Recentemente, um grupo de cientistas publicou na revista The Lancet um estudo calculando que 40% das mortes por covid-19 nos EUA poderiam ter sido evitadas se não fosse a desastrada política de Donald Trump. Um estudo semelhante colocaria Jair Bolsonaro em situação mais difícil. Bolsonaro é mais negacionista que Trump e na questão das vacinas se afasta radicalmente de seu ídolo americano. Afinal, Trump financiou a produção de vacinas e Bolsonaro é o único chefe de Estado do mundo que expressou uma visão negativa sobre elas.
A Confederação Nacional de Municípios [CNM - sigla versátil... permite várias interpretações da importância do que com certeza é mais um cabide de empregos.] lançou um documento em que registra as hesitações e os erros do governo no campo da vacinação em massa e pede a saída do ministro da Saúde, general Pazuello. Os prefeitos estão cobertos de razão. Nunca chegaremos a vacinar adequadamente os brasileiros com Pazuello à frente do processo. Ele prometeu que vacinaria metade das pessoas até junho, uma promessa tão absurda que não sei como senadores acreditam nela.

Dados fornecidos:
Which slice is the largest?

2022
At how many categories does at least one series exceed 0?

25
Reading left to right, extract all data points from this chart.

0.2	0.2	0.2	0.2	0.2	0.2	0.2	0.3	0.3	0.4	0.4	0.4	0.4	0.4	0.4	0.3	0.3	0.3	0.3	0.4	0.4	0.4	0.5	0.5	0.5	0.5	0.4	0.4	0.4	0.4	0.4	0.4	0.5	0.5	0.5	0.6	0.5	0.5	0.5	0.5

Lista de tarefas:
1/ Reescreva de forma mais concisa o parágrafo do trecho que começa com "A Confederação Nacional de Municípios", preservando seus fatos principais.
2/ Segundo o trecho, por que um estudo semelhante ao publicado na The Lancet deixaria Jair Bolsonaro em situação mais difícil que a de Trump? Responda em uma a três frases.
3/ Prossiga o trecho sobre a vacinação contra a covid-19 no Brasil a partir do ponto em que ele termina.
O material apresentado é independente do trecho.

Suas respostas:
1/ A Confederação Nacional de Municípios divulgou um documento que aponta as hesitações e os erros do governo na vacinação em massa e pede a saída do ministro da Saúde, general Pazuello. O autor dá razão aos prefeitos, pois considera impossível vacinar adequadamente os brasileiros sob o comando de Pazuello. Julga absurda a promessa do ministro de vacinar metade da população até junho.

2/ Bolsonaro é mais negacionista que Trump e diverge radicalmente dele quanto às vacinas. Trump financiou a produção de vacinas, ao passo que Bolsonaro é o único chefe de Estado do mundo que expressou uma visão negativa sobre elas.

3/
A sabotagem de Bolsonaro às vacinas teve duas vertentes distintas. A
primeira talvez seja produzida pelo obscurantismo científico. A vacina
da Pfizer utiliza a técnica de RNA mensageiro, expressa uma tendência da
medicina genética que vai ser usada na cura de outras doenças. Mas seus
aliados diziam nas redes sociais que esse tipo de vacina altera nosso
código genético. Daí surgiram o medo de virar jacaré e alguns obstáculos
contratuais que afastaram a Pfizer.[alguns obstáculos contratuais: as únicas responsabilidades que a Pfizer aceitava assumir no contrato era entregar a vacina no prazo estabelecido por ela e receber o pagamento em dólar ou euro - dependendo poderia aceitar também libras esterlinas.]
A própria Sputnik V, que despertou o interesse do Paraná e é muito
parecida com a Oxford, nunca chegou a interessar ao governo, até o
momento em que foi adotada por um lobby de deputados do Centrão.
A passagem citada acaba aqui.